Conheça Bir Tawil, o pedaço de terra que não é de nenhum país
O território em forma de trapézio na fronteira entre Egito e Sudão não é reivindicado por nenhum dos países – e atrai excêntricos em busca do país próprio
Você não gosta de criança mimada? Então passe longe da casa de Jeremiah Heaton, fazendeiro do pacato município de Abingdon, em Virgínia, nos EUA. Em 2014, o chefe de família prometeu à filha que ela seria uma princesa ao pé da letra – do tipo que herda um reino de seus pais. Para cumprir a promessa, conseguiu uma autorização do exército egípcio, cruzou o Saara em uma caravana de 14 horas e fincou uma bandeira no território de Bir Tawil, um pedaço de deserto de 2,060 km2 em forma de trapézio na fronteira do Egito com o Sudão.

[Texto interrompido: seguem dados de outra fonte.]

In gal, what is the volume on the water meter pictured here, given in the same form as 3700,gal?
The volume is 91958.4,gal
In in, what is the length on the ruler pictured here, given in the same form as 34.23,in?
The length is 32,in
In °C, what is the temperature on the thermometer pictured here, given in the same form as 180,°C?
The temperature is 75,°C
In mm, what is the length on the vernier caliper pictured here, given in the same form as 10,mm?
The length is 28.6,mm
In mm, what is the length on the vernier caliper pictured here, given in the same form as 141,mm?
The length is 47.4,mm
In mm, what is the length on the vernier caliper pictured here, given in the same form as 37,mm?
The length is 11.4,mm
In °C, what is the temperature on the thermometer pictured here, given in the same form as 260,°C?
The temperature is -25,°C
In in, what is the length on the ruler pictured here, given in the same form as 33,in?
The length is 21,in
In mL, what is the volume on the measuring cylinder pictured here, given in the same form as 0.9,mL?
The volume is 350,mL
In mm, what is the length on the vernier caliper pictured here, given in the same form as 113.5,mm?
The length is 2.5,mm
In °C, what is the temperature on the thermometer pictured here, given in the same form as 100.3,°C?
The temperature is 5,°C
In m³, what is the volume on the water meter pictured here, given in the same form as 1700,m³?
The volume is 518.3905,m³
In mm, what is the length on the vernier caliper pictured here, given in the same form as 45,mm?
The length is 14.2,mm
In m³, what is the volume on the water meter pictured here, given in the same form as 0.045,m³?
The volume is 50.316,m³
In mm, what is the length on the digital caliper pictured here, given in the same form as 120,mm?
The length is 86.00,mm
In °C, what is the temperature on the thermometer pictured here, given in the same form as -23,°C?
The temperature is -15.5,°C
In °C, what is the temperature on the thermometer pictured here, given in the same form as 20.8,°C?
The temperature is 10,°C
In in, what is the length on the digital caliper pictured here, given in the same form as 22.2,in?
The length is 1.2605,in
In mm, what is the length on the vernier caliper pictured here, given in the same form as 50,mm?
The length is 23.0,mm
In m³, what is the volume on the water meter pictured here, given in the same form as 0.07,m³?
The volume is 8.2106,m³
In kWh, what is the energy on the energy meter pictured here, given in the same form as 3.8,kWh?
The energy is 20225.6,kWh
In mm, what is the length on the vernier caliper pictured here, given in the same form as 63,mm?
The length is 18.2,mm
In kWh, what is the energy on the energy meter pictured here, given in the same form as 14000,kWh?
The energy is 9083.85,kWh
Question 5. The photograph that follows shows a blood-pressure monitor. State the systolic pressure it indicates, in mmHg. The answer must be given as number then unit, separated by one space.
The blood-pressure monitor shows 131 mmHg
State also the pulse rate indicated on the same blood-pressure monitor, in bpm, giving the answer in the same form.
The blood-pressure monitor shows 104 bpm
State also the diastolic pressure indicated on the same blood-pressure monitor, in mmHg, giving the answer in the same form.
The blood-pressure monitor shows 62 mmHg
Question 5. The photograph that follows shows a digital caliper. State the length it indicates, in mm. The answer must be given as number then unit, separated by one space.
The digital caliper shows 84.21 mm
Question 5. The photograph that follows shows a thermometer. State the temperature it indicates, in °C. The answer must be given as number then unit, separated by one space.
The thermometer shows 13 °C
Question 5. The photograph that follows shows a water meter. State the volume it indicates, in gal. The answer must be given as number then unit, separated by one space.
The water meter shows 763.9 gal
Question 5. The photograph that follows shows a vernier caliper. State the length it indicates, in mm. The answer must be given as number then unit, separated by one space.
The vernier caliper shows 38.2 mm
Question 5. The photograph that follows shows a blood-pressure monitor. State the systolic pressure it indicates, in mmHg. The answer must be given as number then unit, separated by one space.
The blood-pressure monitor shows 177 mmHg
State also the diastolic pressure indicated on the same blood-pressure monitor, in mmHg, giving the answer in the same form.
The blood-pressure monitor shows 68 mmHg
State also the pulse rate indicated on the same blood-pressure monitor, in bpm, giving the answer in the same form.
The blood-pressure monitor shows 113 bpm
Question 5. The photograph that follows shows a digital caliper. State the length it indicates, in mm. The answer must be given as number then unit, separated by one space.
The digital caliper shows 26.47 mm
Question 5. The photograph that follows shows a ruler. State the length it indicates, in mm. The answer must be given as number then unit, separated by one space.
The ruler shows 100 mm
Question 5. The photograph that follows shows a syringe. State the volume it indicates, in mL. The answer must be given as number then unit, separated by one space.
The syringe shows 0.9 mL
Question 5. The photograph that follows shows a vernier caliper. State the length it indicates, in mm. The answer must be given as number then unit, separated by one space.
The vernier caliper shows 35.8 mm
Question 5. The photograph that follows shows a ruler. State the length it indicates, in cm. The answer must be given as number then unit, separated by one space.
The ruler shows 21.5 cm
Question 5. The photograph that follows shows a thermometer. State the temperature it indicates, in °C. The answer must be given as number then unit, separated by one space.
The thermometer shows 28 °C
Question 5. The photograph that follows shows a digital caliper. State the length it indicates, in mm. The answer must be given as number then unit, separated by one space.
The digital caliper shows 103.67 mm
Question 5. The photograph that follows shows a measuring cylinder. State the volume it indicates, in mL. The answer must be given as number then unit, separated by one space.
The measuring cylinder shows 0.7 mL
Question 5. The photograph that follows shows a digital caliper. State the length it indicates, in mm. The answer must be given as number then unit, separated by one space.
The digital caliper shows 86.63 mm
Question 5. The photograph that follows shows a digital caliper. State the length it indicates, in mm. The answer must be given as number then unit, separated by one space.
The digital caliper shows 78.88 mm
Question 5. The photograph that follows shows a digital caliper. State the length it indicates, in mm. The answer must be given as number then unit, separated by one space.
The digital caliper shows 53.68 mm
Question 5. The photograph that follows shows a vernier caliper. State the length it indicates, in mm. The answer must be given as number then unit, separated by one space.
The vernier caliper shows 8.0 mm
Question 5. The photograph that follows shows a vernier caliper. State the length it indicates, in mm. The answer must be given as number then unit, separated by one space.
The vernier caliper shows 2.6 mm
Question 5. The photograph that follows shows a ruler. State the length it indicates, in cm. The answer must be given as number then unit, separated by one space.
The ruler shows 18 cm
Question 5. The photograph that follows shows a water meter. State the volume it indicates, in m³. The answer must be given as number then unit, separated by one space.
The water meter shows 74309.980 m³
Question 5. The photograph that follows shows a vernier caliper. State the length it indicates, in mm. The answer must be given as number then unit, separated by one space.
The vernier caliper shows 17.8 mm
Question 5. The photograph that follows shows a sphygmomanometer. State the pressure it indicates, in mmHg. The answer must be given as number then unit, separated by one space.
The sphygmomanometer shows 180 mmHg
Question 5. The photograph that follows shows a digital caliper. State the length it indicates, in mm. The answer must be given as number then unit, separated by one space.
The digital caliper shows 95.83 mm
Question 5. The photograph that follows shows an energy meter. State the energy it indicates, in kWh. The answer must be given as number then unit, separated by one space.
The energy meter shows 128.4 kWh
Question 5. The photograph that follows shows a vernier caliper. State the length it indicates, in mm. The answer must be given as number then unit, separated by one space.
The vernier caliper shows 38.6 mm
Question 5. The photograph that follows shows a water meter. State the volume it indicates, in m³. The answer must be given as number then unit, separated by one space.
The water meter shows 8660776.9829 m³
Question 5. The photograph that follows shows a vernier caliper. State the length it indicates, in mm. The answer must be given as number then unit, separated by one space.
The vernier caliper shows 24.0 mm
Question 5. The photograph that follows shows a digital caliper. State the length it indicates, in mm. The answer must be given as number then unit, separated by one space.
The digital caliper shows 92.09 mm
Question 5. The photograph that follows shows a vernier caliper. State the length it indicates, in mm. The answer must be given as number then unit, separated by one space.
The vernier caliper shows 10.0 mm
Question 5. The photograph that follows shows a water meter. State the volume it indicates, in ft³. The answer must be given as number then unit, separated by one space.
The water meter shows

Em princípio, não há nada que impeça Heaton de se declarar rei da maior caixa de areia do norte da África – cuja população total é um redondo zero. Nem Sudão nem Egito fazem questão de reivindicar o território de Bir Tawil para si próprios, o que torna essa anomalia geopolítica uma autêntica terra de ninguém.
A história curiosa começou em 1899, quando o Reino Unido ainda era a maior potência imperialista do mundo, e mandava em boa parte da África. Naquele ano, ficou decidido que a fronteira entre Egito – sob ocupação militar britânica – e Sudão – dominado pelo Egito e, por consequência, também pelos britânicos – seria uma linha reta equivalente, no mapa, ao paralelo 22 N.
Essa é a fronteira que o Egito considera correta até hoje.
A prática de fatiar territórios da África de acordo com os interesses europeus foi comum no século 19, e péssima para a vida de seus habitantes originais. Grupos étnicos orgânicos foram separados por linhas retas, e submetidos às línguas e à religião de seus colonizadores. Foi o que aconteceu ali: a tribo nômade Ababda, de raízes culturais egípcias, perdeu um pedaço de terra para o Sudão. E o povo Beja, mais próximo do Sudão, perdeu um longo triângulo de litoral para o Egito.
Em uma tentativa de restaurar essas antigas divisões, em 1902 o Reino Unido decidiu fazer uma pequena alteração na fronteira. Adequá-la à realidade local não tinha nada a ver com bondade católica ou direitos humanos – a verdade é que era mais fácil governar a região sem distúrbios quando cada povo estava do lado certo do mapa.
Essa nova fronteira aumentou o acesso do Sudão ao mar, e por causa disso é adotada pelo país até hoje.
O tempo passou, e após duas guerras mundiais e incontáveis convulsões políticas e guerras civis, os povos nativos já não ocupam a região da mesma maneira. Para completar a confusão, em 1956 o Sudão declarou independência – e automaticamente entrou na briga por espaço, que se intensificou na década de 1990, com a suspeita de que havia jazidas de petróleo às margens do Mar Vermelho.
Resultado? Ambos os países querem o grande (e valioso) triângulo à direita do mapa – onde os dois territórios se sobrepõem. Mas nenhum dos dois se interessa pelo pequeno trapézio no centro. Para o Egito, ele é do Sudão… E para o Sudão, é do Egito.
Quanto a Heaton, bem… Não deu em nada. A comunidade internacional não leva a sério excêntricos como ele – mesmo que sua pequena princesa tenha declarado que lutaria para melhorar a qualidade de vida das crianças africanas. O “Reino do Sudão do Norte”, portanto, continuará por muito tempo sendo só um monte de areia. E, é claro, mexendo com a imaginação de aventureiros de pretensões imperialistas.